Task requirements —
Turn the rows from the line with "Over which range" up to and including the line with "Which series has" into a numbered list, skipping blank lines. Leave out the pictures.

Given information —

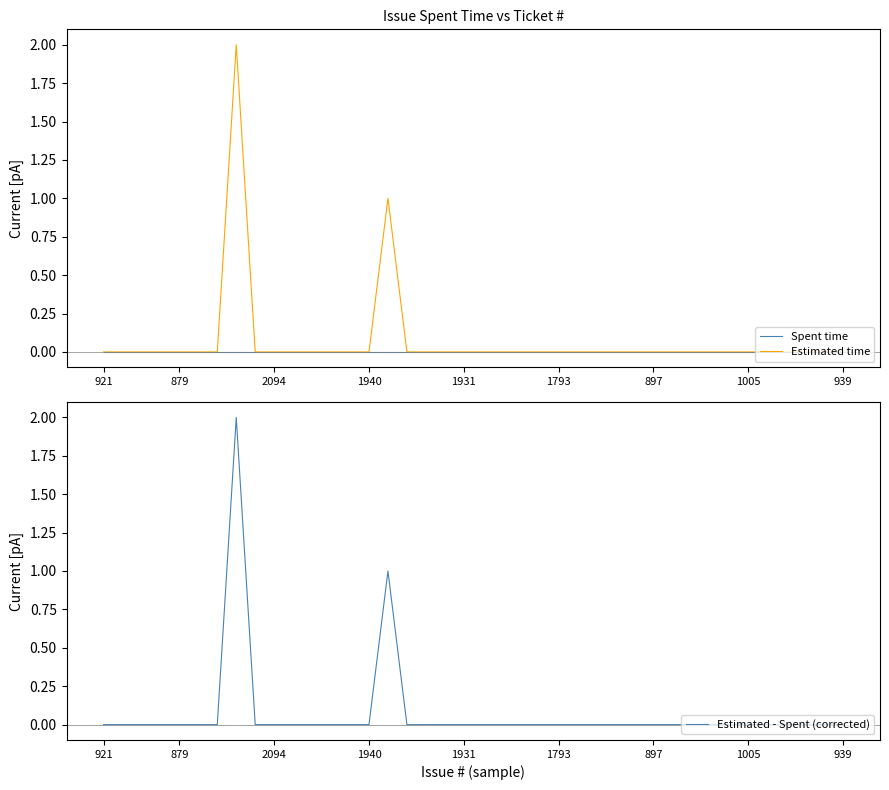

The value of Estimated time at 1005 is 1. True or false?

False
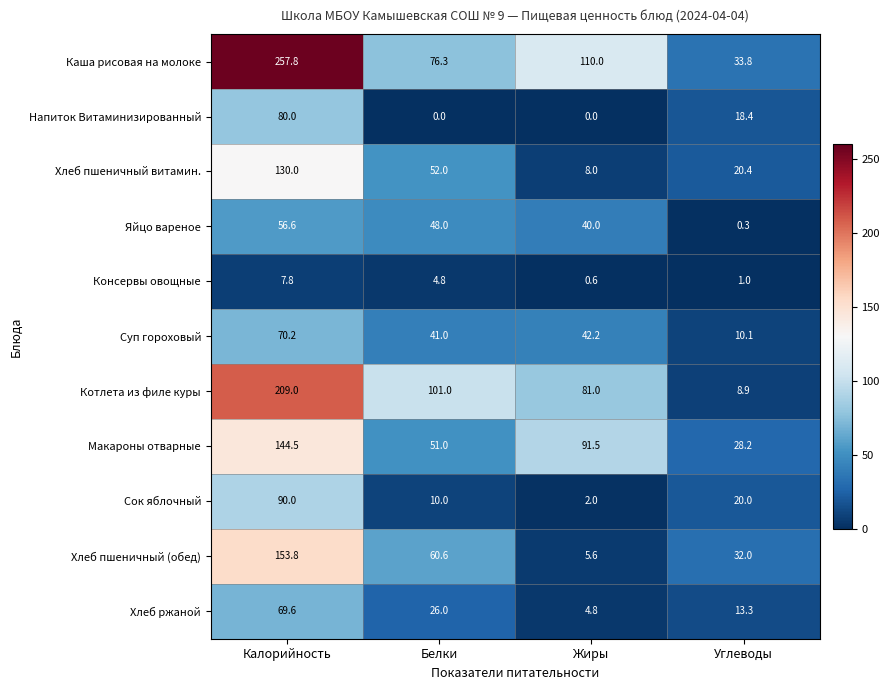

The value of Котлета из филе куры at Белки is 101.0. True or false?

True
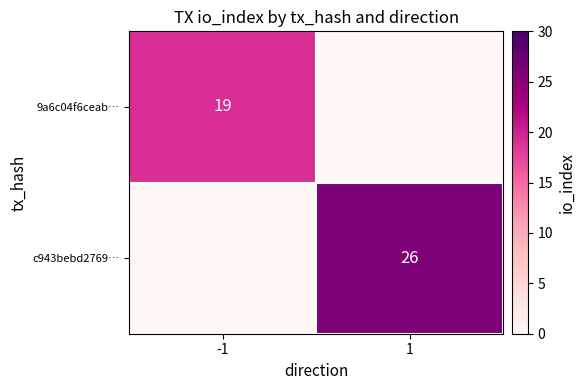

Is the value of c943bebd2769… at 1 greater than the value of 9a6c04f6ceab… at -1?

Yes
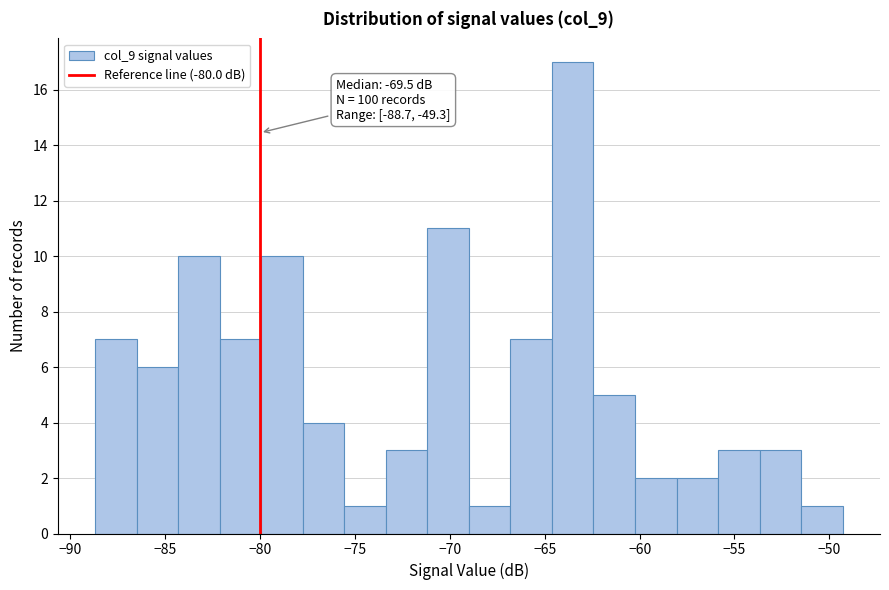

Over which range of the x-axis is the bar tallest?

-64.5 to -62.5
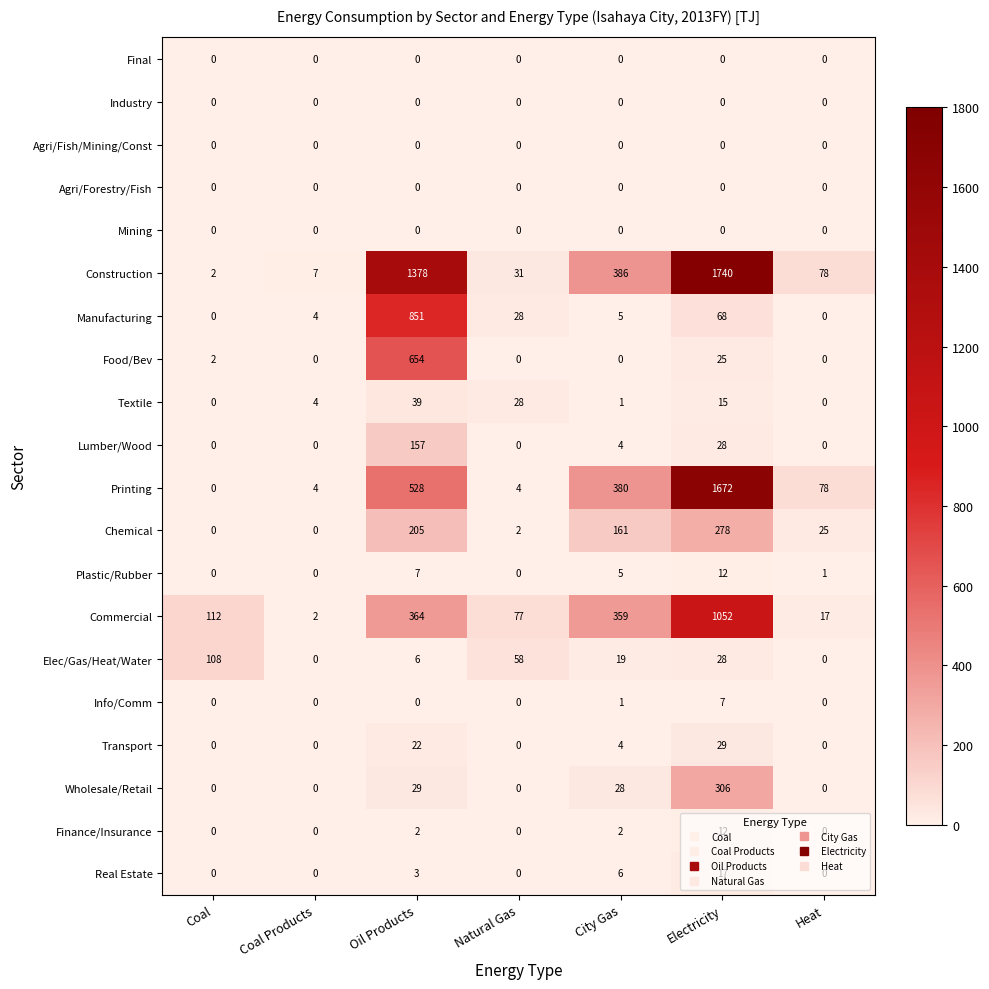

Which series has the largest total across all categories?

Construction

--

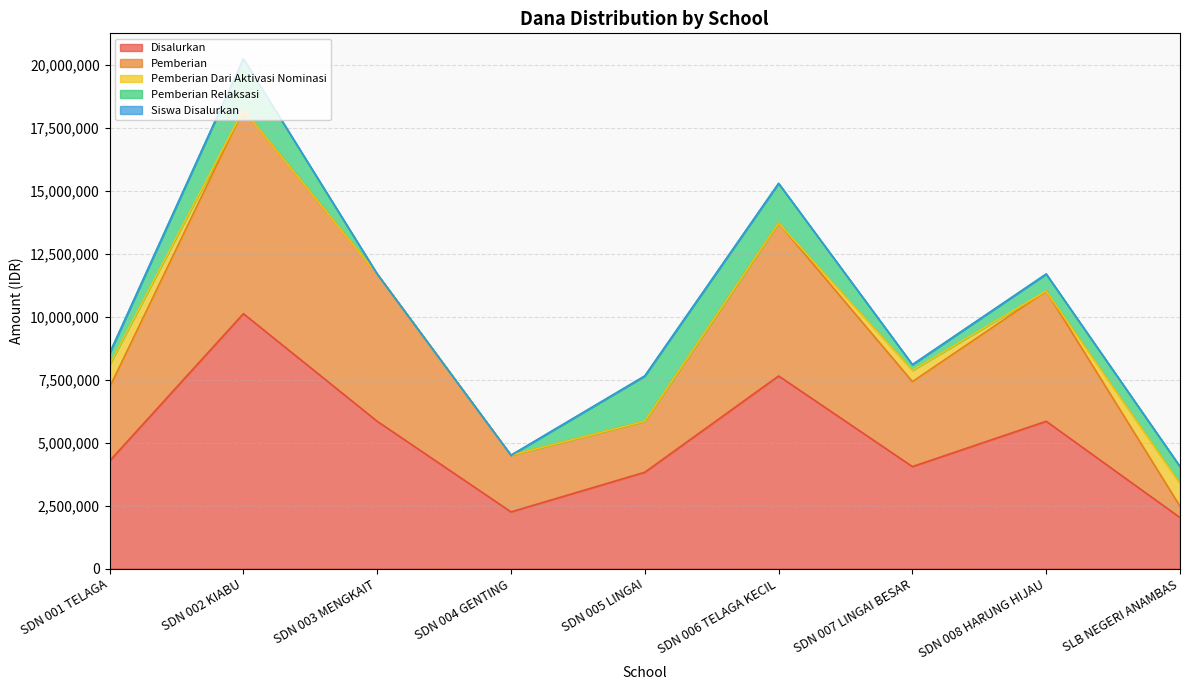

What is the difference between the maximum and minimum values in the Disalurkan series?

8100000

Written response —
1. Over which range of the x-axis is the bar tallest?
2. -64.5 to -62.5
3. Which series has the largest total across all categories?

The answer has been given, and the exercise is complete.